Tous prolétaires !

DE LA PROLÉTARISATION DES OUVRIERS À L’ASSERVISSEMENT DU VIVANT

La notion de prolétariat est née à Rome et signifie « pour la croissance » (pro oles). Dans les empires, il s’agissait de faire croître la masse des sujets corvéables et imposables. Aujourd’hui, ce sont les profits privés qu’il faut faire grandir. Ce mouvement entre dans une nouvelle phase : la prolétarisation de la nature.

Dernier parking. Photo : ©M_Collette

Récemment, le président français a lancé un nouveau slogan polémique : « réarmer la natalité ». Avec la brutalité calculée dont il est coutumier, il remet ainsi en lumière la fonction du peuple : il s’agit avant tout de « faire nombre », dans l’intérêt de l’État et des classes dominantes, de leur sécurité ou leur prospérité. C’est ce que nous raconte l’origine du mot prolétariat, pour désigner ceux qui n’ont d’autres ressources à offrir que leur descendance. Au-delà de l’étymologie, c’est le destin contemporain du mouvement de prolétarisation qui nous occupe ici.

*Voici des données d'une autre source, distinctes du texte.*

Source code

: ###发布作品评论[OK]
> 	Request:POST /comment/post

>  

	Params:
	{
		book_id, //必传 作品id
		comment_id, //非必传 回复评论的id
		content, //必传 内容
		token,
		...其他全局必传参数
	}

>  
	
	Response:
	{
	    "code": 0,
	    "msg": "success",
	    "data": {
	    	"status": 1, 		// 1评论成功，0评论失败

Dans la langue de Marx, prolétariser ne signifie pas seulement exploiter une classe laborieuse. C’est aussi priver les êtres de leur puissance, en les coupant de leur monde et en les spoliant de leur potentiel, pour les soumettre à un système de production dans lequel ils deviennent de purs opérateurs de l’accroissement du capital.

« Derrière l’écran des produits et des marques, le monde est en liquidation totale. « Tout doit disparaître » est le slogan implicite de la société de croissance.

1. La prolétarisation des travailleurs à l’ère industrielle

La première prolétarisation moderne, c’est bien celle que décrit Marx à l’ère industrielle, et que nous apprenons sur les bancs d’école. Ce qu’on sait moins, c’est que les industriels anglais qui adoptèrent la machine à vapeur ne le firent pas tant pour ses performances techniques (inférieures à celles des moulins hydrauliques) que pour ses performances sociales. Recourir aux machines permettait de dissocier la production industrielle du régime hydrique des cours d’eau, leurs communautés d’usagers et la portance de leurs écosystèmes[1]. Les travailleurs ont été arrachés à leur tissu de solidarités et de dépendances, pour être concentrés dans des usines et banlieues où ils devenaient une masse anonyme d’unités interchangeables. Il était alors plus facile de les exploiter et de mater leurs colères. La technologie au service de la gouvernance des peuples (ça vous dit quelque chose ?).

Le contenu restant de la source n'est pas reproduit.